What the exercise asks
Please rewrite the stretch from the line containing "family: Ranidae" through the end of the entries, switching each "common name" to "vernacular name" and leaving everything else as it is.

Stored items
+ + + +
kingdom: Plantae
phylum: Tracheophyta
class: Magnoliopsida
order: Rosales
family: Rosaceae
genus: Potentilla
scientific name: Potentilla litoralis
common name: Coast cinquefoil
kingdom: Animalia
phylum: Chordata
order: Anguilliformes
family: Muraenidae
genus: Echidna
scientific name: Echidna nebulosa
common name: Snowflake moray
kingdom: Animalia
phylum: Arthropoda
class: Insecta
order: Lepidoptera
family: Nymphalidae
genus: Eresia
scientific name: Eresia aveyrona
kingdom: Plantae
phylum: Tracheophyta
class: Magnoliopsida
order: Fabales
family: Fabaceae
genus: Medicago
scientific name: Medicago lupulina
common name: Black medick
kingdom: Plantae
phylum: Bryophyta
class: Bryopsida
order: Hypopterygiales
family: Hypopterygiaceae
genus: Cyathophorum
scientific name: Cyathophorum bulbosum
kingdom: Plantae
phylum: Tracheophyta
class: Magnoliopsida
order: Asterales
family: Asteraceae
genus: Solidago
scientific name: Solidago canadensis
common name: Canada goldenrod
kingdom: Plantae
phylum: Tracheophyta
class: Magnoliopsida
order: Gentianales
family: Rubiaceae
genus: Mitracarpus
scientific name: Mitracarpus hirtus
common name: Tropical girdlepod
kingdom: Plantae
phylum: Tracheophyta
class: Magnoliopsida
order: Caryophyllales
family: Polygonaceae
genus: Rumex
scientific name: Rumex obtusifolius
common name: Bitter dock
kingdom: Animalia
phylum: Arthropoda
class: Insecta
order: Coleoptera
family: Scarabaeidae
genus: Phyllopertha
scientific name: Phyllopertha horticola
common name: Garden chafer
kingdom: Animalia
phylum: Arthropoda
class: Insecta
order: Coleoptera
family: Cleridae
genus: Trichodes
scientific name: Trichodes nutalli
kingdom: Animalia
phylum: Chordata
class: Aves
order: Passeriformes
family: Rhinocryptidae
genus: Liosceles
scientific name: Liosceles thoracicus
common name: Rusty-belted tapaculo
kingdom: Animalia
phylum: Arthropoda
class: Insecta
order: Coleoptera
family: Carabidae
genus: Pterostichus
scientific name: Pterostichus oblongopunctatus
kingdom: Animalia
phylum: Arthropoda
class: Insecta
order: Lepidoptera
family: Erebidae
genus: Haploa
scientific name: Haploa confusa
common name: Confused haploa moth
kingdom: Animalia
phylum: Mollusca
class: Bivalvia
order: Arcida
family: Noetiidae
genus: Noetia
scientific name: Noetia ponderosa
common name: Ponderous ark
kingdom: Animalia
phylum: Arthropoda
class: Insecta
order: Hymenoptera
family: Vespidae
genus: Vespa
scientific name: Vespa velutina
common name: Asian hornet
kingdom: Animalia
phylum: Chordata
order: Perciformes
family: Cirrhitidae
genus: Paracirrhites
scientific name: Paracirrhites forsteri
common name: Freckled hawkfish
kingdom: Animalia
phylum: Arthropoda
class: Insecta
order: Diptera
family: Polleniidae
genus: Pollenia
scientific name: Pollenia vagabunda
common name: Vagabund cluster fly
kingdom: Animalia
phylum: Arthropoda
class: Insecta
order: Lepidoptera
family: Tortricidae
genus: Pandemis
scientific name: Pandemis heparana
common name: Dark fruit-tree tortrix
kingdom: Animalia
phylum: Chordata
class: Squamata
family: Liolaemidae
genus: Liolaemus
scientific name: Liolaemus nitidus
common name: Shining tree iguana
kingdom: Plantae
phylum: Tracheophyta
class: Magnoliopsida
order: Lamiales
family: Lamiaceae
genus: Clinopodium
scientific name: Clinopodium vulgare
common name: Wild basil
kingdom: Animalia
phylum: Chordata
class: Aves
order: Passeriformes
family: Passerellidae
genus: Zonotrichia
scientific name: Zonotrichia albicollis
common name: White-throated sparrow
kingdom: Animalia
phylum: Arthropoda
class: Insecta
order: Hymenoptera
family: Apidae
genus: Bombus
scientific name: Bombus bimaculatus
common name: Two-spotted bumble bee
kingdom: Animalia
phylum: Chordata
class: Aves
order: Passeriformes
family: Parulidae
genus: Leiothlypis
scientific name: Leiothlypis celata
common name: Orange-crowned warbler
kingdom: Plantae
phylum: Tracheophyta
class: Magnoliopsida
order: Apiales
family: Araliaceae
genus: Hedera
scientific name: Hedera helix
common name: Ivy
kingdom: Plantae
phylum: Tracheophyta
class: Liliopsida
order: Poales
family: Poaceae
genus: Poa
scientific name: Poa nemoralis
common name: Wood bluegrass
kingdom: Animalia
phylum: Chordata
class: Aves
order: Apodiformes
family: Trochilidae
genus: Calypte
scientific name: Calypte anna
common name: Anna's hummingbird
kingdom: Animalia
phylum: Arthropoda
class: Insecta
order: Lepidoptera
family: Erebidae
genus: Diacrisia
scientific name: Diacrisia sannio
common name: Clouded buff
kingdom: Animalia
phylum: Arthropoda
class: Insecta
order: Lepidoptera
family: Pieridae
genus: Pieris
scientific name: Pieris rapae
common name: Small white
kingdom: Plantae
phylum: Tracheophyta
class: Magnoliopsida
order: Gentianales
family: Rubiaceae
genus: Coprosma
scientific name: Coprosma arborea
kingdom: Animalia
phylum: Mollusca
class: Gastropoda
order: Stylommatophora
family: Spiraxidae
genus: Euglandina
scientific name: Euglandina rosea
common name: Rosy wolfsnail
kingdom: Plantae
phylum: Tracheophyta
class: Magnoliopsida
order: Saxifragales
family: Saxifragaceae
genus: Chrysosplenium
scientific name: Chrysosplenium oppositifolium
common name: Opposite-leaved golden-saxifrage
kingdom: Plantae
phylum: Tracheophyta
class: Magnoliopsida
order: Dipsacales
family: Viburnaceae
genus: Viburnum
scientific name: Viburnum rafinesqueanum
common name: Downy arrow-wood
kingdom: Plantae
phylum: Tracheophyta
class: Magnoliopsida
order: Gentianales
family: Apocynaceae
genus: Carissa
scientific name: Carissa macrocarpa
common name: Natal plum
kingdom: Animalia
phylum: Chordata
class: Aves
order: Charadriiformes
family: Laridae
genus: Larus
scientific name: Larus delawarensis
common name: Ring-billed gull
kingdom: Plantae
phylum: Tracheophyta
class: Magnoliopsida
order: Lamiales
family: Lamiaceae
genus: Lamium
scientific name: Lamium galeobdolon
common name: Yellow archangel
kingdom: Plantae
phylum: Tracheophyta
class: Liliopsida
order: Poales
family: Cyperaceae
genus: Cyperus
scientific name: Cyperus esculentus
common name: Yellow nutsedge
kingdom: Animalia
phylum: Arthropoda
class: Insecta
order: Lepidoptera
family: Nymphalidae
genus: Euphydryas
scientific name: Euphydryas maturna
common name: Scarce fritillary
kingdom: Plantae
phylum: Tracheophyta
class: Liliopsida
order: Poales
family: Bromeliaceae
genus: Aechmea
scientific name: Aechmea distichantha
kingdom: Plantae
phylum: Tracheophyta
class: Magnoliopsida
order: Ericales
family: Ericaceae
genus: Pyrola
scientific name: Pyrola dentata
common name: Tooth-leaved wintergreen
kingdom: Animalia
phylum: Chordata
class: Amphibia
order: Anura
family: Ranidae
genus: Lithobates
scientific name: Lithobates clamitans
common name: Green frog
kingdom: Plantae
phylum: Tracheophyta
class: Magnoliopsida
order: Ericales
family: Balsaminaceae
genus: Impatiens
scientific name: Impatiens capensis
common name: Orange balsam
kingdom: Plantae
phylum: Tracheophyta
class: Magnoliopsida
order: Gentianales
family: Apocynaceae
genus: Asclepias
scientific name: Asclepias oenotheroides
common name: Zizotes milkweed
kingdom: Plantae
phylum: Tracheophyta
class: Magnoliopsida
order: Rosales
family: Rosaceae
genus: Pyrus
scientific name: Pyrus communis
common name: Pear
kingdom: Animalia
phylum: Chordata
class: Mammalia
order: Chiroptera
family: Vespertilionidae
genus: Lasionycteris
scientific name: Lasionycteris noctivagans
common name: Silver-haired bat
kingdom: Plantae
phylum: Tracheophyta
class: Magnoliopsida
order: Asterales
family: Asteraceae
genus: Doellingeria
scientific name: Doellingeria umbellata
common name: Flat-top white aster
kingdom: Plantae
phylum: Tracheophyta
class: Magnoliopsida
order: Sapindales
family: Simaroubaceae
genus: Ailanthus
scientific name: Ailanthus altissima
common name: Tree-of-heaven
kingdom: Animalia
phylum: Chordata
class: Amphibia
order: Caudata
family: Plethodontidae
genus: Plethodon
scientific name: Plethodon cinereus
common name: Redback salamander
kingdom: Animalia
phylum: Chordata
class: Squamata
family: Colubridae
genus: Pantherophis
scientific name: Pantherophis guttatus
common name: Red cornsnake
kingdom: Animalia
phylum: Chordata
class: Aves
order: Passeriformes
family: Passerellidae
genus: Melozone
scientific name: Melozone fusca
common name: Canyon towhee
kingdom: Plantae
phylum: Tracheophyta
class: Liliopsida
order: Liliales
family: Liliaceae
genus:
+ + + +
Finished task
family: Ranidae
genus: Lithobates
scientific name: Lithobates clamitans
vernacular name: Green frog
kingdom: Plantae
phylum: Tracheophyta
class: Magnoliopsida
order: Ericales
family: Balsaminaceae
genus: Impatiens
scientific name: Impatiens capensis
vernacular name: Orange balsam
kingdom: Plantae
phylum: Tracheophyta
class: Magnoliopsida
order: Gentianales
family: Apocynaceae
genus: Asclepias
scientific name: Asclepias oenotheroides
vernacular name: Zizotes milkweed
kingdom: Plantae
phylum: Tracheophyta
class: Magnoliopsida
order: Rosales
family: Rosaceae
genus: Pyrus
scientific name: Pyrus communis
vernacular name: Pear
kingdom: Animalia
phylum: Chordata
class: Mammalia
order: Chiroptera
family: Vespertilionidae
genus: Lasionycteris
scientific name: Lasionycteris noctivagans
vernacular name: Silver-haired bat
kingdom: Plantae
phylum: Tracheophyta
class: Magnoliopsida
order: Asterales
family: Asteraceae
genus: Doellingeria
scientific name: Doellingeria umbellata
vernacular name: Flat-top white aster
kingdom: Plantae
phylum: Tracheophyta
class: Magnoliopsida
order: Sapindales
family: Simaroubaceae
genus: Ailanthus
scientific name: Ailanthus altissima
vernacular name: Tree-of-heaven
kingdom: Animalia
phylum: Chordata
class: Amphibia
order: Caudata
family: Plethodontidae
genus: Plethodon
scientific name: Plethodon cinereus
vernacular name: Redback salamander
kingdom: Animalia
phylum: Chordata
class: Squamata
family: Colubridae
genus: Pantherophis
scientific name: Pantherophis guttatus
vernacular name: Red cornsnake
kingdom: Animalia
phylum: Chordata
class: Aves
order: Passeriformes
family: Passerellidae
genus: Melozone
scientific name: Melozone fusca
vernacular name: Canyon towhee
kingdom: Plantae
phylum: Tracheophyta
class: Liliopsida
order: Liliales
family: Liliaceae
genus:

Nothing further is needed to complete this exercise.